Pada akhirnya perbebatan
itu usai dan meninggalkan Iblis, Muhammad Saw menjelaskan kepada Buhairah “
dosa kesombongan tidak serta merta menghalangi Iblis dari hadiratNya.
Masalahnya adalah, Iblis menyalahkan Allah atas kesombongan itu”. Buhairahpun
mengerti mengapa Muhammad Saw mengajaknya bertemu Iblis, yakni untuk menjawab
keraguaannya selama ini atas kebenaran keesaan Tuhan.

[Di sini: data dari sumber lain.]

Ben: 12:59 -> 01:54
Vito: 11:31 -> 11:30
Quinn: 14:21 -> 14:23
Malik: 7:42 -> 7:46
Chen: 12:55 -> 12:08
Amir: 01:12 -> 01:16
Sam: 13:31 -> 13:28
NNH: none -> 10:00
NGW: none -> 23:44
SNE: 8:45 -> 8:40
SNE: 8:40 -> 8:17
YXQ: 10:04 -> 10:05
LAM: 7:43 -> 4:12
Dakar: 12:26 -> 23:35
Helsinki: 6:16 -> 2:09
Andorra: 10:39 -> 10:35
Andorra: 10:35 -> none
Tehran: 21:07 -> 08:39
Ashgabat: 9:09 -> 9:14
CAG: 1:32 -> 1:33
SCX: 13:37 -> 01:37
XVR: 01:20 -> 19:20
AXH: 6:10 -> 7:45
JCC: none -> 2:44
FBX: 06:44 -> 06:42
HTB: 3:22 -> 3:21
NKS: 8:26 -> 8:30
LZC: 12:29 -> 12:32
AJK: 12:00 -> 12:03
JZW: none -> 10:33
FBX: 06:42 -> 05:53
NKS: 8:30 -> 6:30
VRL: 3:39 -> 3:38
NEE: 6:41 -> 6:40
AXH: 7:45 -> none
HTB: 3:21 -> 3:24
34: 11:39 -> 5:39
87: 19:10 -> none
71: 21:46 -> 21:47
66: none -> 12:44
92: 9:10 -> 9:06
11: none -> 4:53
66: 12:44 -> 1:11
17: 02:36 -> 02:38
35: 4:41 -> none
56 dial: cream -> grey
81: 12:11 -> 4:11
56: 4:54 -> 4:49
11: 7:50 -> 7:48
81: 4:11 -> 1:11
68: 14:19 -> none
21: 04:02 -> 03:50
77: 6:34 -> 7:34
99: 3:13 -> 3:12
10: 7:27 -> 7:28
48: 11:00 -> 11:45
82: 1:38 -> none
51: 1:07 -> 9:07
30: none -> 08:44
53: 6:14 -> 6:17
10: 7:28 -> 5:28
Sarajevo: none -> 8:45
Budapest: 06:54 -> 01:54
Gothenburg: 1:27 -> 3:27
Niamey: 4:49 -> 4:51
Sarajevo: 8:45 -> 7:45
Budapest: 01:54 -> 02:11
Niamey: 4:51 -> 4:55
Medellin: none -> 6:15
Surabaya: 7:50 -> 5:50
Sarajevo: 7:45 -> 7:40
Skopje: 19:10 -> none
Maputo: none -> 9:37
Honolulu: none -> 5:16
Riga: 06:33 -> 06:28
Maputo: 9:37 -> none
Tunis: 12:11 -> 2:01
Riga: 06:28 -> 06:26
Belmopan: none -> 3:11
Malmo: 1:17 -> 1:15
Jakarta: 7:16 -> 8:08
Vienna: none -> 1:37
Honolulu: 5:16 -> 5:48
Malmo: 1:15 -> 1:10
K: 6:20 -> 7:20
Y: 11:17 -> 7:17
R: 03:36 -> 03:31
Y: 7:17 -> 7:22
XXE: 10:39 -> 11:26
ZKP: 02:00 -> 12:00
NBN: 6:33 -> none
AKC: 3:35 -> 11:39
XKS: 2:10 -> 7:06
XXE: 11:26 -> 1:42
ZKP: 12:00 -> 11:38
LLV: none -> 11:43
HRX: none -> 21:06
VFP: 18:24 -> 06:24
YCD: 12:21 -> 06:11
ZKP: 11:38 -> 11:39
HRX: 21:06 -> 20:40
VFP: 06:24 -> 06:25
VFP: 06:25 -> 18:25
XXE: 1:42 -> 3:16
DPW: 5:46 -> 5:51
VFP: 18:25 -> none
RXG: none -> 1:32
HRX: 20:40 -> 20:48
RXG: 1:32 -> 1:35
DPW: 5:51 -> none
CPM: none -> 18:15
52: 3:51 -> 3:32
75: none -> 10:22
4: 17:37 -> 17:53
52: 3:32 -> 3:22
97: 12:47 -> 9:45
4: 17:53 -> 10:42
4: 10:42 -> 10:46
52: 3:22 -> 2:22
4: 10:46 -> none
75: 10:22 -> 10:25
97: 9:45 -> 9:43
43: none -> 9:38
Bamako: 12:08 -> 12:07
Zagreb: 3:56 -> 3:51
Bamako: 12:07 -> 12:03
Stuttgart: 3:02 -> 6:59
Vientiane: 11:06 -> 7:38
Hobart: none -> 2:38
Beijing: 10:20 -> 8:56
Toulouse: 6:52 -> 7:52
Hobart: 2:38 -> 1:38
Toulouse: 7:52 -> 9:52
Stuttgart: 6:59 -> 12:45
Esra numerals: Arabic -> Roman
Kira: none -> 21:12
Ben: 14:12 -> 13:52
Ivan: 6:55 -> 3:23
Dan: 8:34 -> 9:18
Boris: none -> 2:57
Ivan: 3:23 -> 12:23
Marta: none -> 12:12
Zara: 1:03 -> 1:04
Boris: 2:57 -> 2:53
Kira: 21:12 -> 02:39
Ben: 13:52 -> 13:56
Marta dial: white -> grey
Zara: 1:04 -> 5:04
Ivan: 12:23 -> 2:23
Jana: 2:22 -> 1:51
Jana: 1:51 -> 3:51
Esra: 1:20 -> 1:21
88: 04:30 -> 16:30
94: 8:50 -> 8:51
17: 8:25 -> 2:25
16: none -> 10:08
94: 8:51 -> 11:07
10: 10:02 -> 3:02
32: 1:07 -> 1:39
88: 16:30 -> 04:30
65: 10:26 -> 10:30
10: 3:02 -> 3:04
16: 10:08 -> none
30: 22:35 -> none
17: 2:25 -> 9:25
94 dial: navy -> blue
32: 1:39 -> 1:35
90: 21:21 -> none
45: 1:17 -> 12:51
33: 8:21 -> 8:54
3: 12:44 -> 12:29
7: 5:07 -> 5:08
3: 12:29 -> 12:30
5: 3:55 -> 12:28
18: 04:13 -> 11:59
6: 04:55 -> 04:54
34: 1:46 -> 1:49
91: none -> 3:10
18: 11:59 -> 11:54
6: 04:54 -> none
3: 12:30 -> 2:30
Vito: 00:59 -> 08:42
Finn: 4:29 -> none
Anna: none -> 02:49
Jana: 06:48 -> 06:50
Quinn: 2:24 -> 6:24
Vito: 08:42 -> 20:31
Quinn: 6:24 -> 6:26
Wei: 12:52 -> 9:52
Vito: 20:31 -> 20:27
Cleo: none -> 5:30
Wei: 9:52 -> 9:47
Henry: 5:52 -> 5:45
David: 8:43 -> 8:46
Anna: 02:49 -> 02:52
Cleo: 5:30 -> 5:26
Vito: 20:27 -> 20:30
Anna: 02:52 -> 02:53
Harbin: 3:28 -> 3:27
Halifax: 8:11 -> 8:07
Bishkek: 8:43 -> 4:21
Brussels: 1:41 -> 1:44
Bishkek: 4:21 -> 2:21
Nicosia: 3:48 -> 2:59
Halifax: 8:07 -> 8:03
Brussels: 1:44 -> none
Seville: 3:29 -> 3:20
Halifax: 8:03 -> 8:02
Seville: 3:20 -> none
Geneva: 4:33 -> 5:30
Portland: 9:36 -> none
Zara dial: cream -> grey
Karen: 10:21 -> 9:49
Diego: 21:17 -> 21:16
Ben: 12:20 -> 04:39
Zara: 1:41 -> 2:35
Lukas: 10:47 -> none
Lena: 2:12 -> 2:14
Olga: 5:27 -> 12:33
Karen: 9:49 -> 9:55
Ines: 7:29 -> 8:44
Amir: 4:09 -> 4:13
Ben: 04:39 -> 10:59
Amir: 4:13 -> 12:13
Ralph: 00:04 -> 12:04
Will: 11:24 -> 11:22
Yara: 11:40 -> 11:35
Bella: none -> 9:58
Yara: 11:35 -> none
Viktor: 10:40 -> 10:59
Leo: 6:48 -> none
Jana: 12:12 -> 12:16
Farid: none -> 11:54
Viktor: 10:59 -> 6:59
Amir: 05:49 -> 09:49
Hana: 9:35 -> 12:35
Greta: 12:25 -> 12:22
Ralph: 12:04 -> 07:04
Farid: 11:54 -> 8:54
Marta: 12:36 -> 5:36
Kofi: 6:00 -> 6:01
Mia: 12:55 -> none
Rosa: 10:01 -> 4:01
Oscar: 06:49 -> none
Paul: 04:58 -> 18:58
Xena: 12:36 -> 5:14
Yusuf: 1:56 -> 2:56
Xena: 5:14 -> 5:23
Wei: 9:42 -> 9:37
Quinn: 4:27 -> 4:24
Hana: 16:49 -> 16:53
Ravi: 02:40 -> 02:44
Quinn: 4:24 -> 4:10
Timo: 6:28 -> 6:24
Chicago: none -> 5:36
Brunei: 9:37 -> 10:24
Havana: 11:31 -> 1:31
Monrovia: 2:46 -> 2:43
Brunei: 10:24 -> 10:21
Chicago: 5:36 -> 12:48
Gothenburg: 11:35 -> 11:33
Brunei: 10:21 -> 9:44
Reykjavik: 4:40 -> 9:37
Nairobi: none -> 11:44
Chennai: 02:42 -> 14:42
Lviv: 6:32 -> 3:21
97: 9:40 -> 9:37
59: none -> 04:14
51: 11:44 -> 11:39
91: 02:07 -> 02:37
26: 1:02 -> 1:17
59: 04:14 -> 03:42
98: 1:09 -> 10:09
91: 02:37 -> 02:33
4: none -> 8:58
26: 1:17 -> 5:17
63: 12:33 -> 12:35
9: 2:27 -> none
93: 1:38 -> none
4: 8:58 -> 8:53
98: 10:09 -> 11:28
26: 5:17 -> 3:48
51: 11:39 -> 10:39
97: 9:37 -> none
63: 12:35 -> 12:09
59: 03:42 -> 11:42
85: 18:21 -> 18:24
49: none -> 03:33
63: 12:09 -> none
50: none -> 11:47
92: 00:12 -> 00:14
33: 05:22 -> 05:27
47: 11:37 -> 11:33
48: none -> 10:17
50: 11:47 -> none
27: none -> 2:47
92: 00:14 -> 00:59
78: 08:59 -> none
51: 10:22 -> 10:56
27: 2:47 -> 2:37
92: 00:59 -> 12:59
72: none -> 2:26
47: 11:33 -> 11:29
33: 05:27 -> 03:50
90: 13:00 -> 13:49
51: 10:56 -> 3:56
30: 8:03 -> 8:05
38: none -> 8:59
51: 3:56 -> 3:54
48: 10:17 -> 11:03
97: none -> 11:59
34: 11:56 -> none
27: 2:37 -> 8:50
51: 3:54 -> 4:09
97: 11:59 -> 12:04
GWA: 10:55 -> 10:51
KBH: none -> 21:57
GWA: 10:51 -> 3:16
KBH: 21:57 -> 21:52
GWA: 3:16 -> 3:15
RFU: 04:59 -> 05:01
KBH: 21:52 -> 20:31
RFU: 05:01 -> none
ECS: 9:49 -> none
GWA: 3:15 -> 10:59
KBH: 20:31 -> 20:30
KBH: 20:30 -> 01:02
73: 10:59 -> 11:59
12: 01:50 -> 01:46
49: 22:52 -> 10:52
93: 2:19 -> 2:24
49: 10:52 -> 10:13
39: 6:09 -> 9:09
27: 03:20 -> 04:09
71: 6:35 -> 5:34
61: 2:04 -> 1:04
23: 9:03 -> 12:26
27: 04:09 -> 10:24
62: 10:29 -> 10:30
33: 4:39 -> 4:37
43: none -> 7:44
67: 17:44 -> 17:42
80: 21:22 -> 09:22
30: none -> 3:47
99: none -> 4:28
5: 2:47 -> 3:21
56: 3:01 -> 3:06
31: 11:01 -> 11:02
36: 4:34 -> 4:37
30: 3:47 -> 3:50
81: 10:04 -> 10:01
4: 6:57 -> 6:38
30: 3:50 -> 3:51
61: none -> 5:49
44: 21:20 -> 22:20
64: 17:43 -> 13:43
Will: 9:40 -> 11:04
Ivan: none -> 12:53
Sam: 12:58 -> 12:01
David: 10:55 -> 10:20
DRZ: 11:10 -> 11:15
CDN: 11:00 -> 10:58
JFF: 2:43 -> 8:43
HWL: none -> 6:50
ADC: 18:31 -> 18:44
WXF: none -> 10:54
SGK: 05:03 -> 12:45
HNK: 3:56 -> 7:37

Kita mesti berpikir dan merenungkan apa yang
Al-Shawni tuliskan kata demi kata. Kemungkinan kecerdasan cara memaparkan pendapat yang sulit dalam
pandangan masyarakat awam, terasa lebih mudah dan pembaca akan terbuai dengan
alur cerita yang mengagumkan. Bahkan ceritanya membuat para pembaca terus
menemukan hal-hal yang mencengangkan. Namun hal-hal tersebut bila diterima
dengan pemahaman jabariyah, pasti akan segera menemukan hanya
kegilaan yang memang ditawarkan sebagai judul tersebut sekaligus megerikan bagi
dia. Di pihak lain akan terdapat rasa dan pemikiran kagum dapat mengungkapkan
secara rasional apa yang menjadi teka-teki penciptaan Iblis ini
berdasarkan pemahaman qadariyah.
Wallāhu
A’lam bi murādih.
[1] Da’ud bin Tamam bin Ibrahim al-Shawni, juga dikenal sebagai Da’ud bin Ibrahim
al-Shawni atau cukup Shawni saja adalah seorang penulis dan pengarang yang tertarik
pda masalah agama dan literatur filosofis. menurut berbagai sumber ia lahir
antara tahun 1963 dan tahun 1969, identitasnya sendiri tidak jelas,
satu-satunya petunjukada pada Shawni Biografi, yang menjelaskan identitas
sebenarnya. Bila dilihat dari nama depannya mencirikan asalnya dari Arab namun
Shawni juga mencerminkan sebuah kota di utara Mesir. naskah aslinya yang
berbahasa Inggris menunjukkan ia memiliki latar belakang pendidikan di Barat
tetapi seluruh karyanya mencerminkan bahwa ia seorang muslim meskipun kadang
merujuk pada sumber-sumber kristen, yahudi, hindu dan buddha.